INFORMATION SUPPLIED:
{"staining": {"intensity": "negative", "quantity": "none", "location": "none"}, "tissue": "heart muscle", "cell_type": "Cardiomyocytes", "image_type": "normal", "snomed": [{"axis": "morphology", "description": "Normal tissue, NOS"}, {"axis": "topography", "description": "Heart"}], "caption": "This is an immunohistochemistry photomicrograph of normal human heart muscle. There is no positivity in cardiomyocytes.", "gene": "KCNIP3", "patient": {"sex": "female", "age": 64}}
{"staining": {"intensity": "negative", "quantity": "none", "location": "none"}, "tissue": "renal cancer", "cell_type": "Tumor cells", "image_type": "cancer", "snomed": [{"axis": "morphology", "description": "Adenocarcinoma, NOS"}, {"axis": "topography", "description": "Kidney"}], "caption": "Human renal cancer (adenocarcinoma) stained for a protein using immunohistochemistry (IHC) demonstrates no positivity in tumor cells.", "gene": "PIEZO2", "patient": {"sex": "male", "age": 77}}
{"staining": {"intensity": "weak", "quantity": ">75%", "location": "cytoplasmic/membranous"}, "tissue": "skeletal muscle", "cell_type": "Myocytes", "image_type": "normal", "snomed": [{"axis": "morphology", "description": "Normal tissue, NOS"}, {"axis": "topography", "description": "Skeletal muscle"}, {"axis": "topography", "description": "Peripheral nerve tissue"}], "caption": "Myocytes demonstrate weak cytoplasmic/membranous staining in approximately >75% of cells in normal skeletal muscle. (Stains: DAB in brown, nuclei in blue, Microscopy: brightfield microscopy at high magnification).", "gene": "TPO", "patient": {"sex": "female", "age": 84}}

ASSIGNED TASK: Would you restate the whole listing word for word?

RESPONSE TO THE EXERCISE:
{"staining": {"intensity": "negative", "quantity": "none", "location": "none"}, "tissue": "heart muscle", "cell_type": "Cardiomyocytes", "image_type": "normal", "snomed": [{"axis": "morphology", "description": "Normal tissue, NOS"}, {"axis": "topography", "description": "Heart"}], "caption": "This is an immunohistochemistry photomicrograph of normal human heart muscle. There is no positivity in cardiomyocytes.", "gene": "KCNIP3", "patient": {"sex": "female", "age": 64}}
{"staining": {"intensity": "negative", "quantity": "none", "location": "none"}, "tissue": "renal cancer", "cell_type": "Tumor cells", "image_type": "cancer", "snomed": [{"axis": "morphology", "description": "Adenocarcinoma, NOS"}, {"axis": "topography", "description": "Kidney"}], "caption": "Human renal cancer (adenocarcinoma) stained for a protein using immunohistochemistry (IHC) demonstrates no positivity in tumor cells.", "gene": "PIEZO2", "patient": {"sex": "male", "age": 77}}
{"staining": {"intensity": "weak", "quantity": ">75%", "location": "cytoplasmic/membranous"}, "tissue": "skeletal muscle", "cell_type": "Myocytes", "image_type": "normal", "snomed": [{"axis": "morphology", "description": "Normal tissue, NOS"}, {"axis": "topography", "description": "Skeletal muscle"}, {"axis": "topography", "description": "Peripheral nerve tissue"}], "caption": "Myocytes demonstrate weak cytoplasmic/membranous staining in approximately >75% of cells in normal skeletal muscle. (Stains: DAB in brown, nuclei in blue, Microscopy: brightfield microscopy at high magnification).", "gene": "TPO", "patient": {"sex": "female", "age": 84}}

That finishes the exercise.